CNS Infections Flashcards
Acute Bacterial Meningitis - Delayed Treatment
- Meningococcal meningitis: kill in 6-12 hrs, patient may deteriorate in ER while undergoing diagnostic testing
- treat empirically & as soon as you suspect diagnosis
Acute Bacterial Meningitis - Pathogenesis
- blood born (bacteremia, sepsis)
- nearby infection (sinusitis, ear infection)
- CSF communication with outside (cranial trauma, neurosurgical procedure, myelomeningocele, spinal dermal sinus)
Acute Bacterial Meningitis - Pathophysiology
- bacterial surface (capsule, pili) penetrate endothelial cells & cross BBB
- meningeal inflammation
- vasculitis
- thrombophlebitis
- brain ischemia, infarction, & edema
- raised intracranial pressure
- brain herniation
- cardiovascular collapse
Exudative (Pus) Meningitis
- it’s not the pathogen that causes the CNS damage
- meningeal inflammation is responsible
- abx - lyse bacteria - wall fragments - cytokines interleukins, & inflammatory cascade - vasculitis & thrombophiebitis
-Dexamethasone inhibits inflammatory cascade & reduces CNS damage
Causes of Meningitis: Community Acquired
- streptococcus pneumoniae (pneumococcus)

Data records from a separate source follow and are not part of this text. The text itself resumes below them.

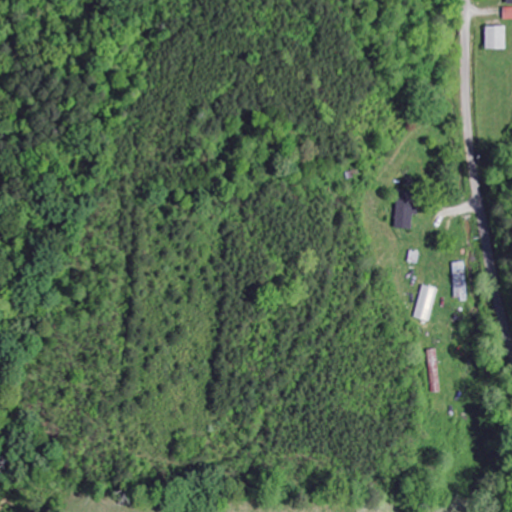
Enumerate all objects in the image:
building: (508, 1)
building: (494, 37)
road: (472, 179)
building: (404, 213)
building: (458, 280)
building: (424, 303)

- neisseria meningitidis (meningococcus)
Causes of Meningitis: Neonates
- Group B Strep
- E. coli
- Listeria
Causes of Meningitis: Immune Suppressed, Pregnancy, Elderly
-Listeria monocytogenes
Causes of Meningitis: Trauma, post-neurosurgical
- Straphylococcus aures
- Gram neg (E. coli)
- Pneumococcus
Meningococcal Meningitis
- colonizes nasopharynx in 5% “normal” pop.
- spread by respiratory droplets, close contact
- epidemics in military, boarding schools, (3 ft rule)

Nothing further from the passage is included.